▸ TASK INSTRUCTIONS
Keep only the lines of the data below that contain "follows", and copy them.

▸ THE RECORDS
# # #

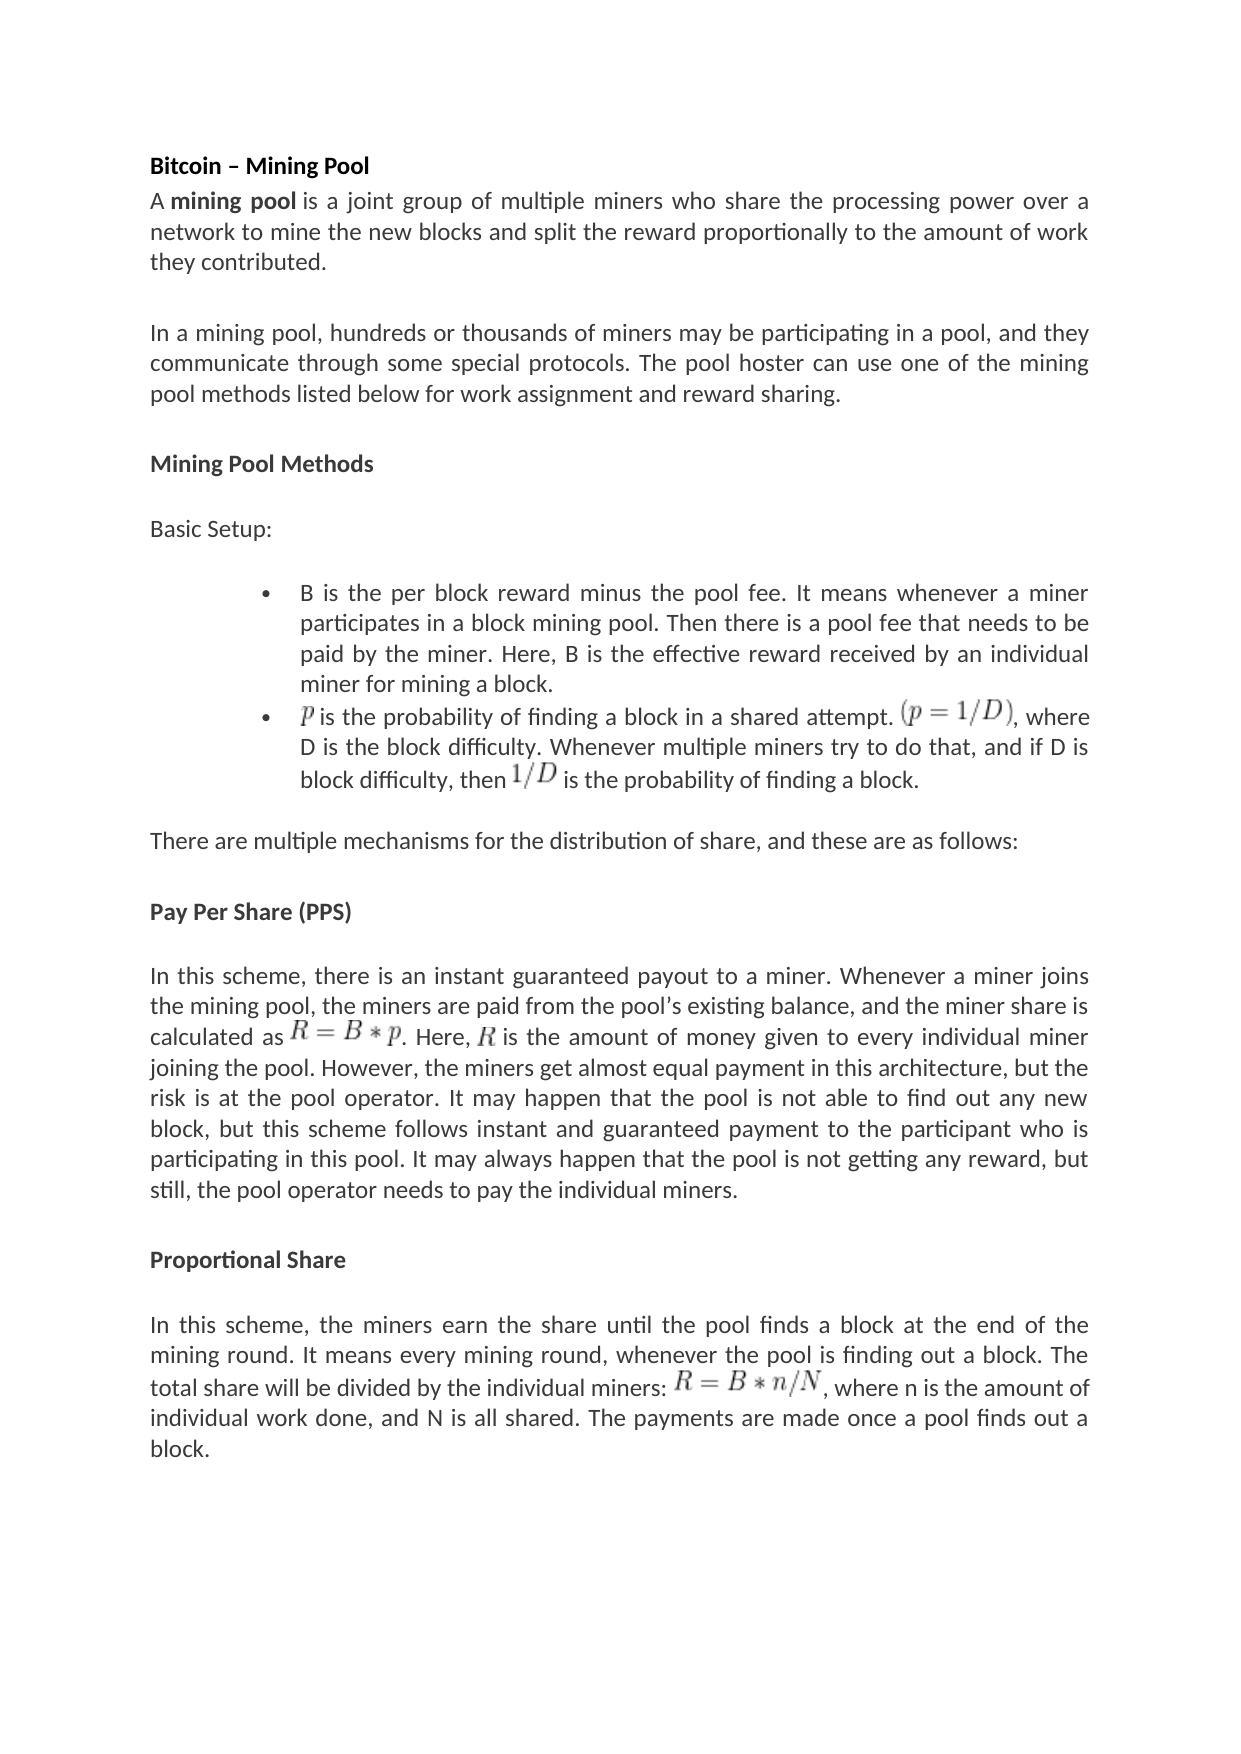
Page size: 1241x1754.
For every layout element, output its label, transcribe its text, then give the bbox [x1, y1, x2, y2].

subtitle Pay Per Share (PPS) [150, 896, 1090, 926]
list B is the per block reward minus the pool fee. It means whenever a miner participates in a block mining pool. Then there is a pool fee that needs to be paid by the miner. Here, B is the effective reward received by an individual miner for mining a block. [262, 577, 1090, 699]
text In this scheme, there is an instant guaranteed payout to a miner. Whenever a miner joins the mining pool, the miners are paid from the pool’s existing balance, and the miner share is calculated as . Here, is the amount of money given to every individual miner joining the pool. However, the miners get almost equal payment in this architecture, but the risk is at the pool operator. It may happen that the pool is not able to find out any new block, but this scheme follows instant and guaranteed payment to the participant who is participating in this pool. It may always happen that the pool is not getting any reward, but still, the pool operator needs to pay the individual miners. [150, 960, 1090, 1205]
list is the probability of finding a block in a shared attempt. , where D is the block difficulty. Whenever multiple miners try to do that, and if D is block difficulty, then is the probability of finding a block. [262, 699, 1090, 794]
subtitle Basic Setup: [150, 513, 1090, 543]
picture [289, 1020, 401, 1046]
picture [476, 1027, 497, 1046]
text In this scheme, the miners earn the share until the pool finds a block at the end of the mining round. It means every mining round, whenever the pool is finding out a block. The total share will be divided by the individual miners: , where n is the amount of individual work done, and N is all shared. The payments are made once a pool finds out a block. [150, 1309, 1090, 1463]
text A mining pool is a joint group of multiple miners who share the processing power over a network to mine the new blocks and split the reward proportionally to the amount of work they contributed. [150, 186, 1090, 277]
subtitle Proportional Share [150, 1245, 1090, 1275]
picture [673, 1370, 823, 1397]
picture [901, 699, 1013, 726]
subtitle Bitcoin – Mining Pool [150, 150, 1090, 181]
text There are multiple mechanisms for the distribution of share, and these are as follows: [150, 825, 1090, 856]
text In a mining pool, hundreds or thousands of miners may be participating in a pool, and they communicate through some special protocols. The pool hoster can use one of the mining pool methods listed below for work assignment and reward sharing. [150, 317, 1090, 409]
subtitle Mining Pool Methods [150, 449, 1090, 479]
picture [512, 762, 558, 789]
picture [300, 706, 314, 726]
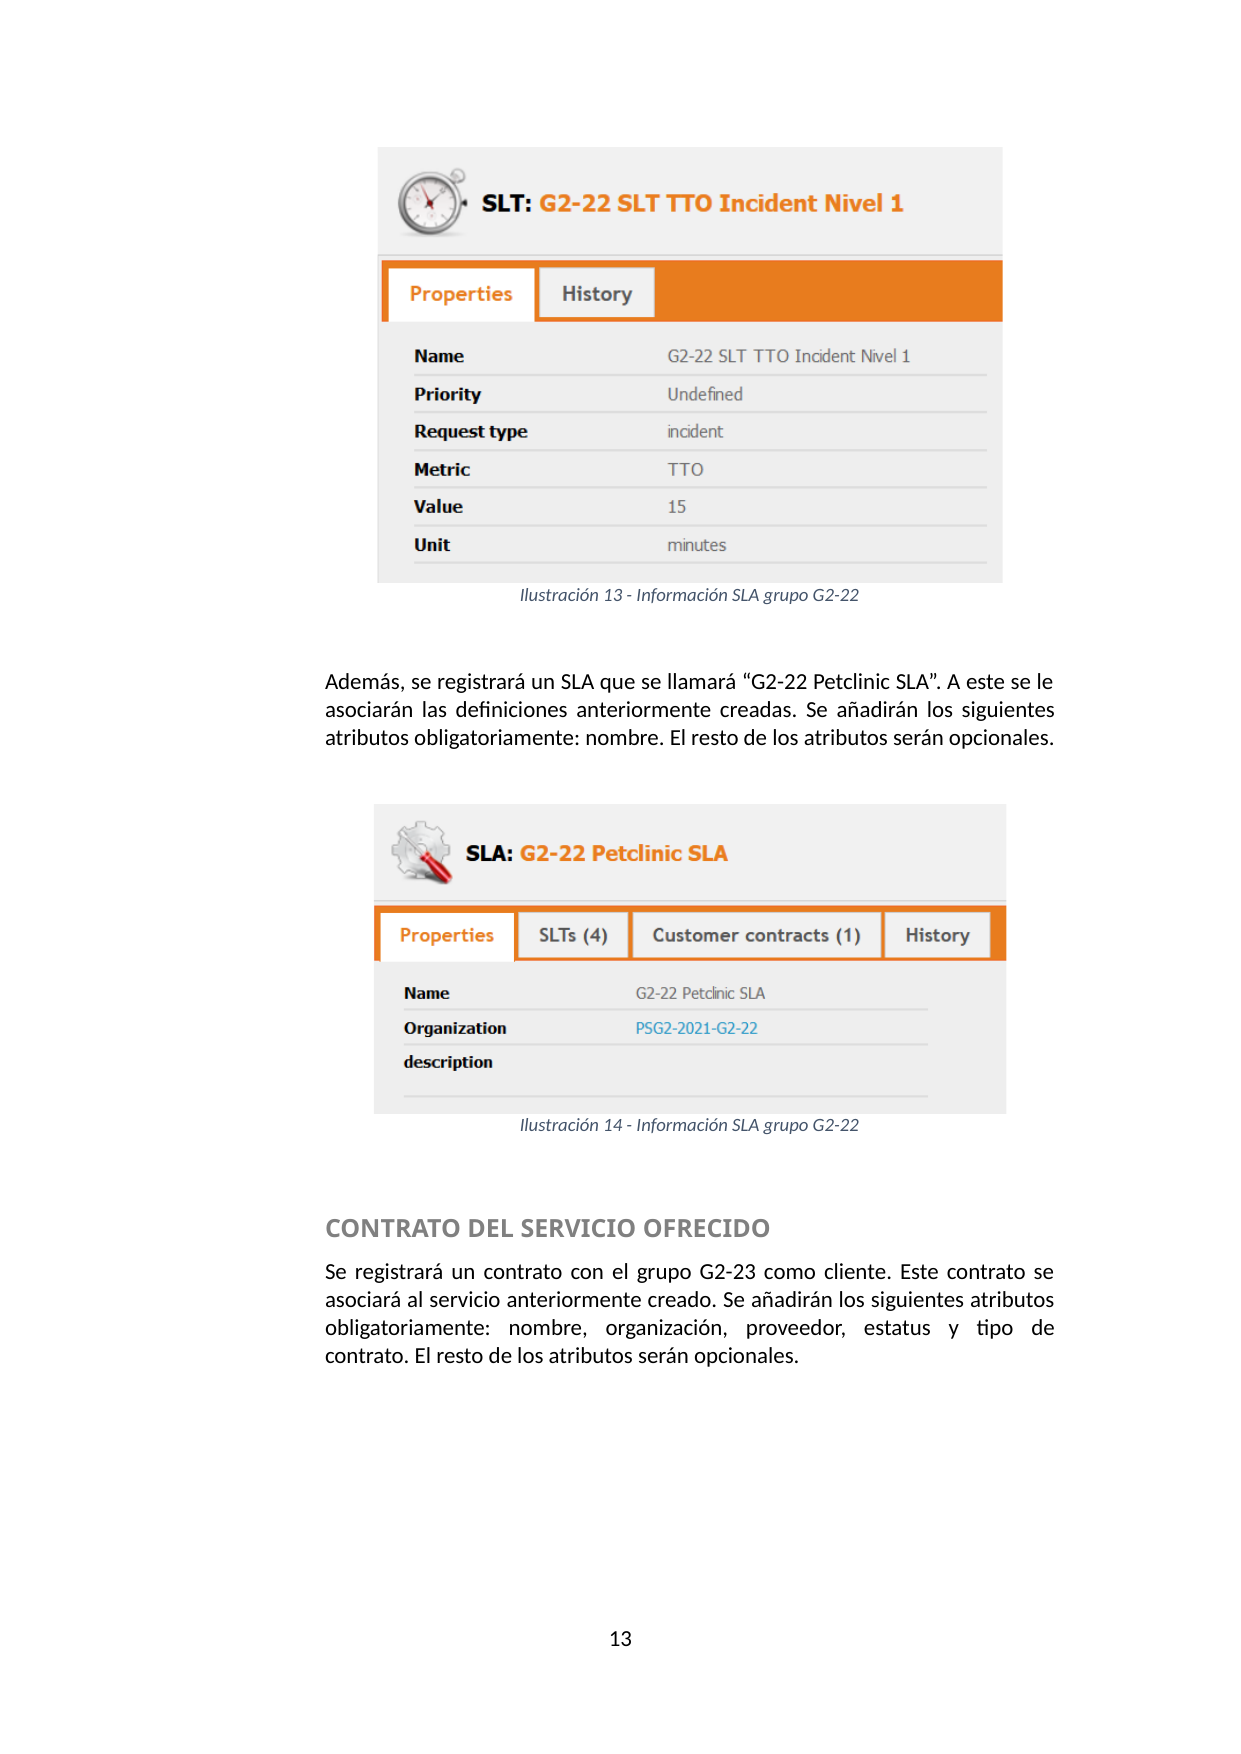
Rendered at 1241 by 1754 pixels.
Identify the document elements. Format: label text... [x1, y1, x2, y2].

picture [373, 804, 1007, 1114]
subtitle Contrato del servicio ofrecido [258, 1210, 1056, 1244]
text Ilustración 13 - Información SLA grupo G2-22 [258, 583, 1056, 606]
text Ilustración 14 - Información SLA grupo G2-22 [258, 1113, 1056, 1136]
text Además, se registrará un SLA que se llamará “G2-22 Petclinic SLA”. A este se le asociarán las definiciones anteriormente creadas. Se añadirán los siguientes atributos obligatoriamente: nombre. El resto de los atributos serán opcionales. [325, 667, 1056, 751]
text Se registrará un contrato con el grupo G2-23 como cliente. Este contrato se asociará al servicio anteriormente creado. Se añadirán los siguientes atributos obligatoriamente: nombre, organización, proveedor, estatus y tipo de contrato. El resto de los atributos serán opcionales. [325, 1257, 1056, 1369]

# # #

▸ COMPLETED TASK
text In this scheme, there is an instant guaranteed payout to a miner. Whenever a miner joins the mining pool, the miners are paid from the pool’s existing balance, and the miner share is calculated as . Here, is the amount of money given to every individual miner joining the pool. However, the miners get almost equal payment in this architecture, but the risk is at the pool operator. It may happen that the pool is not able to find out any new block, but this scheme follows instant and guaranteed payment to the participant who is participating in this pool. It may always happen that the pool is not getting any reward, but still, the pool operator needs to pay the individual miners. [150, 960, 1090, 1205]
text There are multiple mechanisms for the distribution of share, and these are as follows: [150, 825, 1090, 856]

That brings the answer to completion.